═════ EXCERPTED PASSAGE ═════
Example of grid-search

11. Example of grid-search#

import xgboost
import os
import pandas as pd
import matplotlib.pyplot as plt
plt.xkcd()

<matplotlib.pyplot._xkcd at 0x1ac2088f790>

errors_df = pd.read_csv("AbnormalQ.csv",delimiter=";")

y_df = errors_df['ABN_TOBIN_PANEL']
y_df = y_df.fillna(y_df.mean())

x_df = errors_df[['BOARD_GENDER_DIVERSITY_P',
       'BOARD_MEETING_ATTENDANCE', 'BOARD_MEMBER_AFFILIATION',
       'BOARD_MEMBER_COMPENSATIO', 'BOARD_SIZE', 'BOARD_SPECIFIC_SKILLS_PE',
       'CEO_BOARD_MEMBER', 'CHAIRMAN_IS_EX_CEO', 'EXECUTIVE_MEMBERS_GENDER',
       'INDEPENDENT_BOARD_MEMBER', 'NON_EXECUTIVE_BOARD_MEMB',
       'NUMBER_OF_BOARD_MEETINGS', 'STRICTLY_INDEPENDENT_BOA',
       'AVERAGE_BOARD_TENURE']]
x_df = x_df.fillna(x_df.mean())

dtrain = xgboost.DMatrix(x_df, label=y_df)

Let’s lock the number of trees to 150. Also subsample = 0.8 and colsample_bytree = 0.8 usually work well enough.

b_rounds = 150
subsample = 0.8
colsample_bytree = 0.8

Scikit-learn has an easy-to-use function for grid-search.

from sklearn.model_selection import GridSearchCV

Let’s create a dictionary of values that we want to try in our parameters. I’ using list comprehension to create the value lists. Below is an example what kind of values are created for the gamma parameter.

[i/5.0 for i in range(0,11)]

[0.0, 0.2, 0.4, 0.6, 0.8, 1.0, 1.2, 1.4, 1.6, 1.8, 2.0]

param_values = {'learning_rate':[i/10.0 for i in range(1,5)],'max_depth':range(1,5,1),
                'gamma':[i/5.0 for i in range(0,5)],'min_child_weight':range(1,3,1)}

gsearch = GridSearchCV(estimator = xgboost.XGBRegressor(n_estimators = b_rounds, subsample = subsample, colsample_bytree = colsample_bytree,objective='reg:squarederror',seed = 12),
                        n_jobs = -1, param_grid = param_values, cv=5)

The following step will take a very long time, because the grid-search algorithm is calculating numerous boosting models.

gsearch.param_grid

{'learning_rate': [0.1, 0.2, 0.3, 0.4],
 'max_depth': range(1, 5),
 'gamma': [0.0, 0.2, 0.4, 0.6, 0.8],
 'min_child_weight': range(1, 3)}

gsearch.fit(x_df,y_df)
═════ DATA PROVIDED ═════
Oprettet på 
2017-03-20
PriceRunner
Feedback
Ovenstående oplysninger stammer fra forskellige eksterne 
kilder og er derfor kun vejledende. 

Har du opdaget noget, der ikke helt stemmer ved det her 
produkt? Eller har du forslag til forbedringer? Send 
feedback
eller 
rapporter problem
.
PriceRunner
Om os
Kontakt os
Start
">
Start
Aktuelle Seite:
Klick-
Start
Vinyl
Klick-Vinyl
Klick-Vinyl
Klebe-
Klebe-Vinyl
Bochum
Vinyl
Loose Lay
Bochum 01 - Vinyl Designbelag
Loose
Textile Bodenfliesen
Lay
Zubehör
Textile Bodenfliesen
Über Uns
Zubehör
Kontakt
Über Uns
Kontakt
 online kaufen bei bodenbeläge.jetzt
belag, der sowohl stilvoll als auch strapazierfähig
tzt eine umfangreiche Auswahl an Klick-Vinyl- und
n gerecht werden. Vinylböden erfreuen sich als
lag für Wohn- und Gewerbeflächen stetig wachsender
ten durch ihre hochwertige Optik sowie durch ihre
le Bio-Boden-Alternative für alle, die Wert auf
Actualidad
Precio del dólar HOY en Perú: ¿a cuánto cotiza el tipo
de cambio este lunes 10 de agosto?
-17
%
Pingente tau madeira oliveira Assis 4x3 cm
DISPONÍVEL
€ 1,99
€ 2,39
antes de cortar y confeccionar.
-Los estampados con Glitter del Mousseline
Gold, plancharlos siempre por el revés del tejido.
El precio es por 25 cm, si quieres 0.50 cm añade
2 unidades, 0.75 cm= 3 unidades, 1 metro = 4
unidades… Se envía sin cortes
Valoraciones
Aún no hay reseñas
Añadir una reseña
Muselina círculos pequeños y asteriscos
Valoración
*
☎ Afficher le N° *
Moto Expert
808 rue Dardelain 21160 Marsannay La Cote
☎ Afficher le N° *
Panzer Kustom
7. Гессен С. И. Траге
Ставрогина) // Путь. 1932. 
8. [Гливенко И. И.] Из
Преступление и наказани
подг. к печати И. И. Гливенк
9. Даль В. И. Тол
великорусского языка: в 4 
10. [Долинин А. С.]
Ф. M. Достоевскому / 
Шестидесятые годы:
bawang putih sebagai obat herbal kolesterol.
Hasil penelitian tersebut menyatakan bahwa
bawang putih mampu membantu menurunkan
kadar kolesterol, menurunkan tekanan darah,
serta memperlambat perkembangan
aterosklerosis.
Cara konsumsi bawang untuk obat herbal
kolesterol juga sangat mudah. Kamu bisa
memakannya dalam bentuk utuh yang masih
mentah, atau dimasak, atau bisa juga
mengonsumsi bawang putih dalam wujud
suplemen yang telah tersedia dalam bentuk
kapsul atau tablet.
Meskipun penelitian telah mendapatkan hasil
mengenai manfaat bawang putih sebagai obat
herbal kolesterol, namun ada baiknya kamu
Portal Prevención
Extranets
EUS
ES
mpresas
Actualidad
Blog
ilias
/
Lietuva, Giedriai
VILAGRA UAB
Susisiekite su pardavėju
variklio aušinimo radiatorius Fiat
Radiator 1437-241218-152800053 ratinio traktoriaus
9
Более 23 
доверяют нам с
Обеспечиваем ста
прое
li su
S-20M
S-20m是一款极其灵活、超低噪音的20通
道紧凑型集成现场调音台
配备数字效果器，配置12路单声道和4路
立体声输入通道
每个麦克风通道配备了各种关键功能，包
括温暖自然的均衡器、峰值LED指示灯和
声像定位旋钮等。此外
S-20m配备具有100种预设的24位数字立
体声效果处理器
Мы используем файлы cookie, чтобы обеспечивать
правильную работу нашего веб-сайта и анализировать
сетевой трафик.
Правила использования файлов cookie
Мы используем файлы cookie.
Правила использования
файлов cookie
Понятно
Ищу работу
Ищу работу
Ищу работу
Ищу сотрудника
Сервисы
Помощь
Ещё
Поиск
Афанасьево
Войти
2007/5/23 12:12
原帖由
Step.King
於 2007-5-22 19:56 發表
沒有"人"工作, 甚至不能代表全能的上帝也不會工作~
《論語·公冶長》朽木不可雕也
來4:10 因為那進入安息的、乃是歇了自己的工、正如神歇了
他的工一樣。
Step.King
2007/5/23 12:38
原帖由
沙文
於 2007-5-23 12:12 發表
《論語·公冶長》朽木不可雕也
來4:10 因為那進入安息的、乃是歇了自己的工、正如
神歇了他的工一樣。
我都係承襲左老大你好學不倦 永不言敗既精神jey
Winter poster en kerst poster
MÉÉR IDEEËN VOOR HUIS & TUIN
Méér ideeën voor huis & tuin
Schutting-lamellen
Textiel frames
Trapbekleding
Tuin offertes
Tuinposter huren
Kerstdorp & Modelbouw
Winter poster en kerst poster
═════
Reproduce the stretch of the grid-search example from "dtrain = xgboost.DMatrix(x_df, label=y_df)" through "the gamma parameter.". The records were taken from a separate source.

● **WRITTEN REPLY**:
dtrain = xgboost.DMatrix(x_df, label=y_df)

Let’s lock the number of trees to 150. Also subsample = 0.8 and colsample_bytree = 0.8 usually work well enough.

b_rounds = 150
subsample = 0.8
colsample_bytree = 0.8

Scikit-learn has an easy-to-use function for grid-search.

from sklearn.model_selection import GridSearchCV

Let’s create a dictionary of values that we want to try in our parameters. I’ using list comprehension to create the value lists. Below is an example what kind of values are created for the gamma parameter.